The English-born conductor, pianist and harpsichordist Professor Mark Tatlow was educated at Rugby School; Corpus Christi College, Cambridge; Goldsmiths’ College, London; the Royal Academy of Music; and the National Opera Studio.
Initially appointed to the music staffs of the Glyndebourne Festival and of Kent Opera, Mark first came to Drottningholms Slottsteater in 1985, as chief coach and chorus master, combining the Swedish summer seasons with the post of Assistant Conductor at the Opéra de Nice, 1987-1989. He returned Drottningholms Slottsteater in 2006 as Artistic Director and has since conducted Sweden’s first Monteverdi cycle, Handel’s operas Xerxes and Ariodante, Haydn’s Il mondo della luna, and in the 2010 season two Mozart operas, La Finta Giardiniera and Don Giovanni.
Over the past thirty years Mark has conducted many neglected baroque masterpieces such as Melani’s Girello, Pallavicino’s Bassiano and Leo’s Demofoonte (all at the International Vadstena Academy) as well as the standard operatic repertoire from Figaro to Die Fledermaus and Falstaff. His performances are always characterised by scrupulous musical and vocal preparation, rhythmic vitality and close attention to the declamation of the sung text. His concert work encompasses a wide repertoire including a much-acclaimed performance of Handel’s Messiah in April 2010 with the Turku Philharmonic Orchestra and Choir. As a chamber musician, on the harpsichord, fortepiano and pianoforte, he has a long-term collaboration with soprano Susanne Rydén, resulting in many concerts, tours and recordings.
Mark’s engagement with the education of young musicians has spanned his entire career, from the Education Project of Kent Opera in the 1980s, via Director of Music at St Paul’s School in London 1996-2003, to the University College of Opera, Stockholm, where he became Professor of Musical Studies in 2002 and Pro-Rektor in 2009.

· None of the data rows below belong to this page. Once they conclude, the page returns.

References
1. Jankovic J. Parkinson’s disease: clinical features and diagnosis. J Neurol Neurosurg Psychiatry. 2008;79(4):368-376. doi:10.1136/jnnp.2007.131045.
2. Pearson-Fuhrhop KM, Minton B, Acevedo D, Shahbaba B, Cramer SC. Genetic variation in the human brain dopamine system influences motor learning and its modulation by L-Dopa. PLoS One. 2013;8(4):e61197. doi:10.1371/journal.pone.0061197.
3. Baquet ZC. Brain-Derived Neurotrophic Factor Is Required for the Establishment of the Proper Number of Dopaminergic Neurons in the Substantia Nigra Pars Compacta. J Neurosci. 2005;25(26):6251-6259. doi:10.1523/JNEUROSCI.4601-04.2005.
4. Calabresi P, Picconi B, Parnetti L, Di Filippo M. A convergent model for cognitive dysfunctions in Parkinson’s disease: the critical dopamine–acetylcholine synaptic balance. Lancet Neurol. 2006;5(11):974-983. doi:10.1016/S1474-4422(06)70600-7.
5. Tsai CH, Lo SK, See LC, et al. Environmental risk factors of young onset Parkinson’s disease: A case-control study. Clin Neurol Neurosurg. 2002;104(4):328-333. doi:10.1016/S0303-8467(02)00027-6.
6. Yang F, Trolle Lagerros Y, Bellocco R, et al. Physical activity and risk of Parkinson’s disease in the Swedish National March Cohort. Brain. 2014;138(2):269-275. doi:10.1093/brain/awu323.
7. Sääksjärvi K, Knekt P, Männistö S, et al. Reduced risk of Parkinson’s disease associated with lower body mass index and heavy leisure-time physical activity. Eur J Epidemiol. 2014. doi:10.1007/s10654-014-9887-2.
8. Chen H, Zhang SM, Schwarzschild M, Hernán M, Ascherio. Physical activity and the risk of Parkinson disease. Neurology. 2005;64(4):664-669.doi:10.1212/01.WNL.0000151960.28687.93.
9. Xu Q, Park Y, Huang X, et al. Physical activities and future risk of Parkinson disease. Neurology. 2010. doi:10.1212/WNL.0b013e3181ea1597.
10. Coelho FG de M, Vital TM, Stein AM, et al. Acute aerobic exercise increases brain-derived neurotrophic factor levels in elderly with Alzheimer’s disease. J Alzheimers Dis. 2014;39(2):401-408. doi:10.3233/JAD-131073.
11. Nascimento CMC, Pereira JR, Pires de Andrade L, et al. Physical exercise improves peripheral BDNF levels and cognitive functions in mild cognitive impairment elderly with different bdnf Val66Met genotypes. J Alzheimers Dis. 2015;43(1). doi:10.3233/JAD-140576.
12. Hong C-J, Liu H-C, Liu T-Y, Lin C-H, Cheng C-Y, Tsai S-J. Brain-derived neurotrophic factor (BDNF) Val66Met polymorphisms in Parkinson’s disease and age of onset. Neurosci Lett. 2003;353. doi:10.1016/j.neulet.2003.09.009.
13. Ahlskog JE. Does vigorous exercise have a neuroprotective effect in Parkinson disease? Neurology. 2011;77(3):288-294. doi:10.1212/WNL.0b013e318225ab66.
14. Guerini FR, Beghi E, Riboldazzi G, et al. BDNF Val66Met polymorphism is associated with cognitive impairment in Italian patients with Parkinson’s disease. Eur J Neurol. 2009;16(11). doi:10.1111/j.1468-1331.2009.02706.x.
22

He is concurrently Artistic Advisor to Scandinavia’s only specialist music school, Lilla Akademien (the Junior Academy in Stockholm), where he has been involved from its inception in the 1990s to today. In all educational endeavours Mark works to pass on musical insights to the next generation empowering students to experience great music prepared to the highest levels. His identification with the needs of young singers and musicians motivates the collaboration at tertiary level between Drottningholm and the University College of Opera (The Drottningholm Young Artists’ Programme), and at secondary level, to rehearse and conduct the Lilla Akademien senior school orchestras, directing them in many prestigious concerts, foreign tours and national television broadcasts such as the 2009 Polar Prize awarded to Maestro José Antonio Abreu and Mr Peter Gabriel.
Mark serves on the boards of the Research Centre for Opera and Technology, a collaborative research group based at The Royal Institute of Technology in Stockholm (KTH) and Klaverens Hus, a museum dedicated to the preservation of Swedish historical keyboard instruments. He was awarded the honorary medal of the Friends of Drottningholms Slottsteater in 1996, and the Wallenstam Prize in 2008.